- [Texte source]
· · · ·

Pour une réflexion sur le style autant qu'un regard porté sur la mutation culturelle de la littérature contemporaine…
Cet essai permet de faire le point sur la vision que nous nous faisons aujourd'hui de la littérature. Va-t-elle bien ? S'interroger sur un principe fondateur, celui de "l'idéal" de la littérature, apparait comme une quête ambitieuse mais non dénuée de sens pour qui veut être confronté à ce que l'on pourrait appeler, la refonte d'un nouveau "moment" littéraire. Qu'est-ce-que la littérature nous offre à vivre ? L'auteur, Philippe Vilain tente de répondre à cette question en s'interrogeant sur le nouveau rôle de la littérature ainsi que des limites qu'elle se donne.
Pour cette critique j'ai décidé de privilégier seulement quelques thèmes parmi tous ceux qui sont abordés dans le livre.
Ma prière au style
Je suis obsédée par le style. Celui-ci nous échappe, nous file droit devant alors que nous en avons tellement besoin dans notre vie de tous les jours ! J'en demande sa réintroduction pour ma thérapie. Je veux entendre une écriture qui me transcende et me bouleverse, autant qu'un pianiste qui joue sa composition et choisit avec amour et délicatesse ses notes les plus sensibles et fragiles, prêtes à faire frémir un coeur et faire couler des larmes d'apaisements sinon de joie… le style sera un refuge sinon une chance ; ma chance de m'inventer un bonheur que je ne peux construire et prolonger que par les images et les mots que j'ai élus et que j'espère pouvoir retrouver sous la plume de… le style, la beauté transparente du langage, laissez-moi cela s'il vous plait !
Que penser aujourd'hui derrière le terme du « littéraire » et de la « littérature » ?
Constat d'une autorité symbolique disparue ou en déperdition.
Dans ce magnifique plaidoyer, Philippe Vilain traite du cas en voie de désaffection de la littérature. Une discipline en cours de redéfinition aujourd'hui avec toutes les mutations qu'a engendré la société. Plus précisément, il s'agit de faire le point sur la question en examinant ce qu'est réellement la littérature pour nous aujourd'hui, ce qu'elle a perdu et le paradigme vers lequel elle pourrait évoluer et éventuellement se tourner si elle se donnait les moyens d'y parvenir.

· · · ·

Entrées de données recueillies
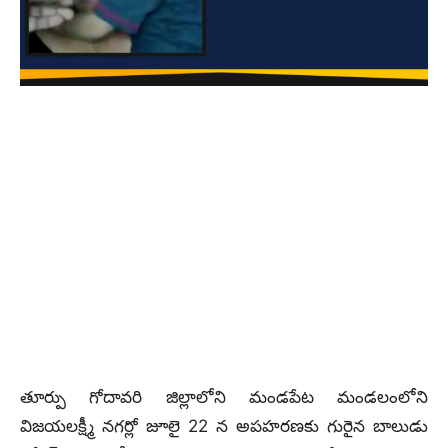
తూర్పు గోదావరి జిల్లాలోని మండపేట మండలంలోని
విజయలక్ష్మీ నగర్లో జూలై 22 న అపహరణకు గురైన బాలుడు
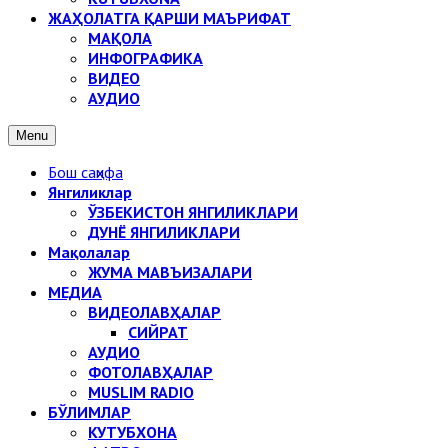
ЖАҲОЛАТГА ҚАРШИ МАЪРИФАТ
МАҚОЛА
ИНФОГРАФИКА
ВИДЕО
АУДИО
Menu
Бош саҳифа
Янгиликлар
ЎЗБЕКИСТОН ЯНГИЛИКЛАРИ
ДУНЁ ЯНГИЛИКЛАРИ
Мақолалар
ЖУМА МАВЪИЗАЛАРИ
МЕДИА
ВИДЕОЛАВҲАЛАР
СИЙРАТ
АУДИО
ФОТОЛАВҲАЛАР
MUSLIM RADIO
БЎЛИМЛАР
КУТУБХОНА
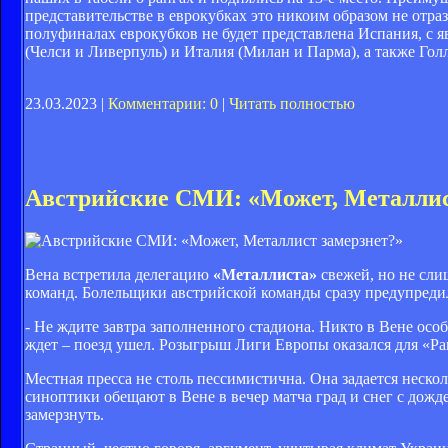
представительстве в еврокубках это никоим образом не отраз
полуфиналах еврокубков не будет представлена Испания, с
(Челси и Ливерпуль) и Италия (Милан и Парма), а также Го
23.03.2023 |
Комментарии: 0
|
Читать полностью
Австрийские СМИ: «Может, Металлис
Вена встретила делегацию
«Металлиста»
свежей, но не сл
команд. Болельщики австрийской команды сразу предупреди
- Не ждите завтра заполненного стадиона. Никто в Вене особ
ждет – поезд ушел. Розыгрыш Лиги Европы оказался для «Р
Местная пресса не столь пессимистична. Она задается неско
синоптики обещают в Вене в вечер матча град и снег с дож
замерзнуть.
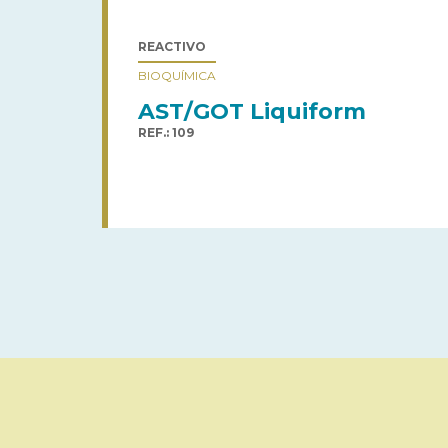
REACTIVO
BIOQUÍMICA
AST/GOT Liquiform
REF.: 109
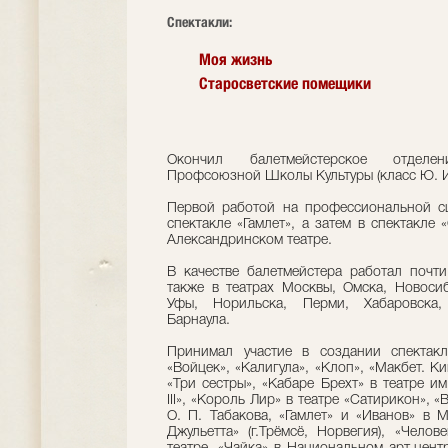
Cпектакли:
Моя жизнь
Старосветские помещики
Окончил балетмейстерское отделе
Профсоюзной Школы Культуры (класс Ю. И.
Первой работой на профессиональной сц
спектакле «Гамлет», а затем в спектакле 
Александринском театре.
В качестве балетмейстера работал почти
также в театрах Москвы, Омска, Новосиб
Уфы, Норильска, Перми, Хабаровска, 
Барнаула.
Принимал участие в создании спектак
«Войцек», «Калигула», «Клоп», «Макбет. К
«Три сестры», «Кабаре Брехт» в театре им
III», «Король Лир» в театре «Сатирикон», «
О. П. Табакова, «Гамлет» и «Иванов» в 
Джульетта» (г.Трёмсё, Норвегия), «Чело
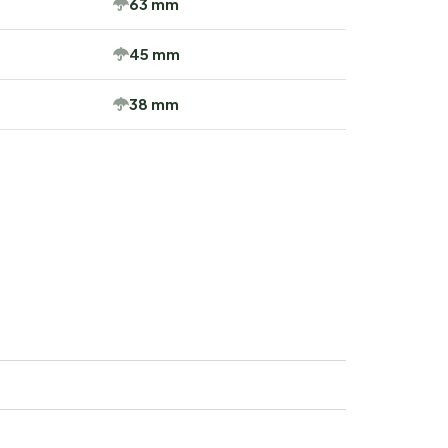
63 mm
45 mm
38 mm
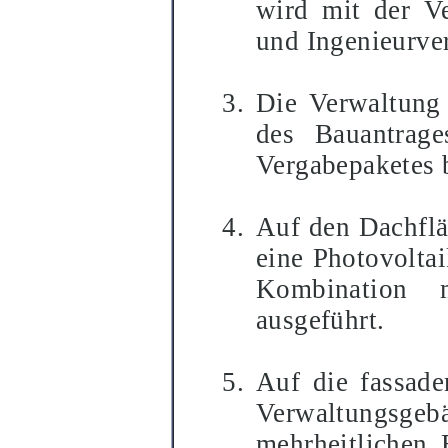
wird mit der Ve
und Ingenieurver
Die Verwaltung 
des Bauantrage
Vergabepaketes b
Auf den Dachflä
eine Photovoltai
Kombination 
ausgeführt.
Auf die fassade
Verwaltungs
mehrheitlichen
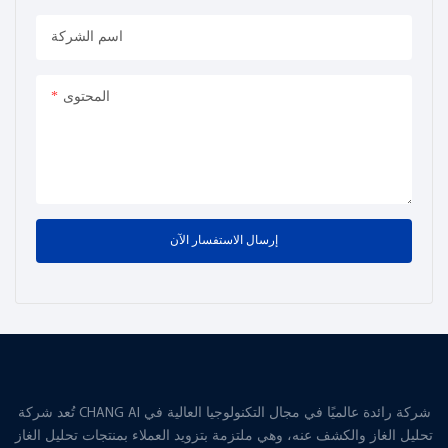
اسم الشركة
المحتوى
إرسال الاستفسار الآن
تُعد شركة CHANG AI شركة رائدة عالميًا في مجال التكنولوجيا العالية في
تحليل الغاز والكشف عنه، وهي ملتزمة بتزويد العملاء بمنتجات تحليل الغاز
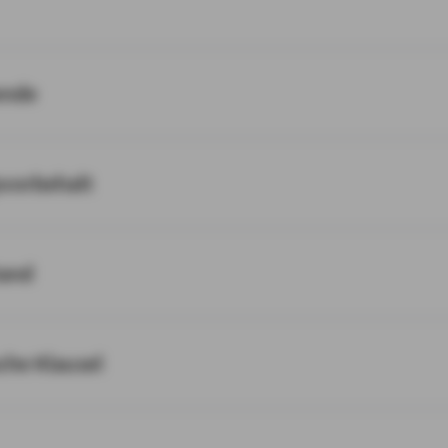
ende
svorbehalt
tand
sche Klausel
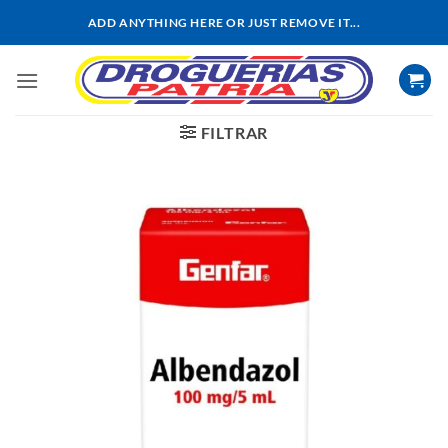
Saltar
ADD ANYTHING HERE OR JUST REMOVE IT...
al
contenido
FILTRAR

· · · ·

- [Avec ces informations]
1) Dans la critique de l'essai de Philippe Vilain, par quels mots l'essai est-il qualifié au début du dernier paragraphe ?
2) Recopiez fidèlement le passage de la critique de l'essai de Philippe Vilain : commencez aux mots "Ma prière au" et arrêtez-vous après "vous plait !".
3) Écrivez la suite de la critique de l'essai de Philippe Vilain, à partir de sa dernière phrase.

- [Réponses aux consignes]
1) Un « magnifique plaidoyer ».

2)
Ma prière au style
Je suis obsédée par le style. Celui-ci nous échappe, nous file droit devant alors que nous en avons tellement besoin dans notre vie de tous les jours ! J'en demande sa réintroduction pour ma thérapie. Je veux entendre une écriture qui me transcende et me bouleverse, autant qu'un pianiste qui joue sa composition et choisit avec amour et délicatesse ses notes les plus sensibles et fragiles, prêtes à faire frémir un coeur et faire couler des larmes d'apaisements sinon de joie… le style sera un refuge sinon une chance ; ma chance de m'inventer un bonheur que je ne peux construire et prolonger que par les images et les mots que j'ai élus et que j'espère pouvoir retrouver sous la plume de… le style, la beauté transparente du langage, laissez-moi cela s'il vous plait !

3)
Dans un contexte de mondialisation et de dématérialisation des pratiques culturelles, on note pour la littérature dans son contexte actuel de création, une « peopolisation des esprits » accompagnée d'une « désaffection du style » dans la production d'écrits. Face à ce triste constat, l'auteur décide d'énoncer un certain nombre d'arguments pertinents afin de hisser un plaidoyer magistral pour le style. Un livre qui fait du bien car très peu de travaux se sont attachés à parler de ce désamour plutôt attristant du littéraire. Non pas décadent car nous sommes dans une autre « phase » elle aussi intéressante dans l'histoire évolutive de cette discipline des sciences humaines ; néanmoins il paraissait plus que nécessaire de témoigner de cette désaffection croissante pour un écrit emplit d'esthétique et de poétique. Un néologisme évocateur apparait « le désécrire »…car c'est bien de cela qu'il s'agit ! Il y a comme un accord tacite qui semblerait faire blocus de ne plus vouloir faire de « style ». Chez P.Vilain, le style est synonyme de poétique, de manière, de « pate »… comme on pourrait dire. le constat est dressé, la réalité implacable : les critères de littéralités ne sont plus les mêmes aujourd'hui.
Pour étaler sa plaidoirie, l'auteur revient sur plusieurs points notamment du pourquoi on a déclaré une guerre contre Proust ? du pourquoi Céline est un faux styliste ? du pourquoi les formes dominantes du littéraire sont aujourd'hui la biofiction ou l'autofiction rassemblées dans un courant que l'on pourrait appeler le post-réalisme ? Ou encore du pourquoi la littérature est en réalité en manque cruel d'inspiration et de souffle novateur. Tout cela, le long du feuilletage des pages, nous conduit pour notre plus grand plaisir, à avoir une lecture émancipée et décomplexée. Cette lecture nous permet de prendre conscience plus efficacement de la métamorphose socio-culturelle qui est à l'oeuvre.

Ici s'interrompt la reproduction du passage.